The Architecture of SAMIZDAT
The 30-second mental model: a publisher’s CLI hands content to their
local samizdat-node, which announces it through one or more
samizdat-hub matchmakers; a consumer’s local samizdat-node hears
about the new content from its hubs and pulls the bytes directly from
whichever node still holds them. So:
publisher -> node -> hub -> ... -> hub -> node -> consumer
The hubs do routing, discovery, and NAT-traversal. They never see the actual content; every payload they forward is opaque-encrypted with a key derived from a hash the hub does not have.
The pages in this section walk through the layers of the data model, bottom-up:
- Objects – the atomic content-addressed unit. A file, split into 256kB chunks, organised as a Merkle tree whose root hash is the object’s identity.
- Collections – an immutable Patricia
tree of
path -> objectmappings. The root hash is the collection’s identity. - Series – an Ed25519 keypair that lets a publisher issue signed pointers (editions) to successive collections over time.

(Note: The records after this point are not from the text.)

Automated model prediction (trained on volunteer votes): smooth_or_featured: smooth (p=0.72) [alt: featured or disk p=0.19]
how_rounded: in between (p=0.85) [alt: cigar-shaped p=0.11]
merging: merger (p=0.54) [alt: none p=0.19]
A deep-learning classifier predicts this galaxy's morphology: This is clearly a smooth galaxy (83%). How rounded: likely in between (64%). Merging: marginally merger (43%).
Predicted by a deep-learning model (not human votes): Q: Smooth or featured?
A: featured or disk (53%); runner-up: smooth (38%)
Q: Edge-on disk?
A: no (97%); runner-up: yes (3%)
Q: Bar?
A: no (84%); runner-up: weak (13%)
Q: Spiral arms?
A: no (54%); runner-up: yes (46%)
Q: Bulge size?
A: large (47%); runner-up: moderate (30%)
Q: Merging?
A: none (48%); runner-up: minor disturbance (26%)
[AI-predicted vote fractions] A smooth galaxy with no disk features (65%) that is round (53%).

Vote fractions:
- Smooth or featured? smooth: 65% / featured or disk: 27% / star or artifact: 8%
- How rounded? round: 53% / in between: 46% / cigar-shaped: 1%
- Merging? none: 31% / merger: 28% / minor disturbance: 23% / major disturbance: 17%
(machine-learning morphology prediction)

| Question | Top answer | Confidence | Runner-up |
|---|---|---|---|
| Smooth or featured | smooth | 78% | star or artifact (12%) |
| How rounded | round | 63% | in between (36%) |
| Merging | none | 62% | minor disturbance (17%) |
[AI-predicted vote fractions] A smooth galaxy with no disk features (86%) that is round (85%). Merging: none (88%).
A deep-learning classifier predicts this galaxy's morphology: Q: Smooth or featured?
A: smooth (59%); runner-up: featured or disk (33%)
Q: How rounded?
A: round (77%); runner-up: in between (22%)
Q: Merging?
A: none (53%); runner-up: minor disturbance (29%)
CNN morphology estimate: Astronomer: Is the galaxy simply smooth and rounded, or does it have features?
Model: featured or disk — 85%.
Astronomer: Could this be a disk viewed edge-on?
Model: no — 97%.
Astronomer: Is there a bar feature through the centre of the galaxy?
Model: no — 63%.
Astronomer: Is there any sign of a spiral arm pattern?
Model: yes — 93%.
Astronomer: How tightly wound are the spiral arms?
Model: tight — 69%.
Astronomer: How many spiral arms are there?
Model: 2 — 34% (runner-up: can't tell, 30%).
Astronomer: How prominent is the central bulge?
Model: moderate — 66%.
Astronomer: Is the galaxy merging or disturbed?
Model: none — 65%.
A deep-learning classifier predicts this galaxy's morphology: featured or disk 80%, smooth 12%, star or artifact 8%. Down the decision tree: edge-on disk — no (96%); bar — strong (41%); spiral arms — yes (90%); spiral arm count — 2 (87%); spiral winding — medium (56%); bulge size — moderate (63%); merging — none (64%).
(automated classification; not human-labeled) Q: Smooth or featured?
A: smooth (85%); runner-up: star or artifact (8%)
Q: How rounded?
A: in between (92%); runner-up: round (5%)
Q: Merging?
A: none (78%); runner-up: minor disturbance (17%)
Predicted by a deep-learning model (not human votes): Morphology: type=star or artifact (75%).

- Subscriptions – the per-node registration that turns “I care about this series” into eager fetches of new editions.
- Autovacuum – how the node keeps its local cache bounded.

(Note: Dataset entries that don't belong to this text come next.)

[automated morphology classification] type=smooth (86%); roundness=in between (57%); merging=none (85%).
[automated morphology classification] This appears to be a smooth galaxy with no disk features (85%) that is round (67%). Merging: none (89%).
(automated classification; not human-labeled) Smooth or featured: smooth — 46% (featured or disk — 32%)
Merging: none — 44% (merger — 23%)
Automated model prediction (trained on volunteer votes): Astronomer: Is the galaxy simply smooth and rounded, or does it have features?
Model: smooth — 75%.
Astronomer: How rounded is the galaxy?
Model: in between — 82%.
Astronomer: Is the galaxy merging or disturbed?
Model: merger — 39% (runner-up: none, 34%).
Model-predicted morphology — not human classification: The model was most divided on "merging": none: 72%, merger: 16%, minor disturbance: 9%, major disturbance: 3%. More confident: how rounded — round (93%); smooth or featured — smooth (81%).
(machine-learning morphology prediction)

The matchmaking primitive that lets the hub broker queries without learning the content is the riddle; it is introduced in the objects page.
The network of hubs is itself a graph rather than a tree: any hub can federate with any other hub by acting as if it were a node on the other hub’s network. A single query naturally terminates at a default hop depth of 6 because each hop consumes one of the riddles in the query. See the network page for the transport details.